--- Start GIVEN PASSAGE ---
Hanson again protecting his spot in the slot
BETHLEHEM, Pa. -- Every year, the Eagles add cornerbacks, and every year Joselio Hanson outlasts his competition in the slot.
This will be Hanson’s seventh year with the Eagles. He arrived in 2006 and only Trent Cole, Todd Herremans and Mike Patterson have been with the team longer.
Fourth-round pick Brandon Boykin is this summer’s challenger, but Hanson still appears to have the inside track to be the Eagles’ inside corner, a position that has seen an exponential increase in importance as teams have relied more on their slot receivers. Last season, Wes Welker and Victor Cruz finished first and third in the NFL in receiving yards, working primarily out of the slot.
“It’s a tough position,” said Hanson, who once upon a time lined up opposite Welker in practice at Texas Tech before both entered the NFL as undrafted free agents. “I think it’s one of the toughest positions on defense, playing the nickel back.
--- End GIVEN PASSAGE ---
--- Start PROVIDED DATA ---
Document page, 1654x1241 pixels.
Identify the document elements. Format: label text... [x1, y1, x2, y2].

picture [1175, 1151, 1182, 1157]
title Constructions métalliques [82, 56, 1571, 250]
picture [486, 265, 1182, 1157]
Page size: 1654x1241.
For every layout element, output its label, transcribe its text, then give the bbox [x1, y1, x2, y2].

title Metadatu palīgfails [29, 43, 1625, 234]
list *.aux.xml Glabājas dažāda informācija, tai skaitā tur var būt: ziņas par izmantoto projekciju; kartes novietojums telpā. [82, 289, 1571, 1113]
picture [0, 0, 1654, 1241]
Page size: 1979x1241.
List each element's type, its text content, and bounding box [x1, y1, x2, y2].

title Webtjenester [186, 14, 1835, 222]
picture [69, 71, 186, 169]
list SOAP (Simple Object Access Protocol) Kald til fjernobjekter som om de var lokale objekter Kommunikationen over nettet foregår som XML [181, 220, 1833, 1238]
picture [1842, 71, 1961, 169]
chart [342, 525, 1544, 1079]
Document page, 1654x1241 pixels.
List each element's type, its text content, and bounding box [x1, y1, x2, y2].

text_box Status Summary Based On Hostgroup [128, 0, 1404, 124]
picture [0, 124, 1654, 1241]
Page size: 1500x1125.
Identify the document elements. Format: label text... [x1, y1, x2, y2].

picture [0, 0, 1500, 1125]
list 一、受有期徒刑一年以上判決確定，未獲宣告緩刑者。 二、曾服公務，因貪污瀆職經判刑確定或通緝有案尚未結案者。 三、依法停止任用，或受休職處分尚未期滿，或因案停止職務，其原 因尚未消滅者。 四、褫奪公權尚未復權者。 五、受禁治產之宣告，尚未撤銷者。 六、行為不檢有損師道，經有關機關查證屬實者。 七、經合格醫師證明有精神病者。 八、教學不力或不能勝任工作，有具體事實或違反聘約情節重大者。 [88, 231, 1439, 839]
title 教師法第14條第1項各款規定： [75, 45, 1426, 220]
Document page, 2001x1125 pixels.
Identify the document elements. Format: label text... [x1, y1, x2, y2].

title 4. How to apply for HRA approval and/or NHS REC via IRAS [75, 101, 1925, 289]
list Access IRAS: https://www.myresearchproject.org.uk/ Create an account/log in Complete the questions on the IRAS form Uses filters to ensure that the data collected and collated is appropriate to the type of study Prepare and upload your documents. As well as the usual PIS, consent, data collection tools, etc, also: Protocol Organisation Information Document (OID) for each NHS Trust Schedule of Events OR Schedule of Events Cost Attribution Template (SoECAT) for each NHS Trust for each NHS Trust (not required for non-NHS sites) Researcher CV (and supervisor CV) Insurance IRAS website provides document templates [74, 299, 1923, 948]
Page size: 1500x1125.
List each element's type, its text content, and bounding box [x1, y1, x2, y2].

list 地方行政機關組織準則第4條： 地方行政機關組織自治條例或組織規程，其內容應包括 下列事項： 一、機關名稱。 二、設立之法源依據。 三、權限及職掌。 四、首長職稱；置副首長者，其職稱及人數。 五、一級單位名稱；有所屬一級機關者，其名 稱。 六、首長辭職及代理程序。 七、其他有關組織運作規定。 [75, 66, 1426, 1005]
--- End PROVIDED DATA ---
**AIM A**
From the article on Joselio Hanson, write out word for word the part starting at "Hanson again protecting" and ending at "in the slot.".
**AIM B**
In the article on Joselio Hanson, who is the fourth-round pick challenging Hanson this summer?

**SOLUTION A**
Hanson again protecting his spot in the slot
BETHLEHEM, Pa. -- Every year, the Eagles add cornerbacks, and every year Joselio Hanson outlasts his competition in the slot.

**SOLUTION B**
Brandon Boykin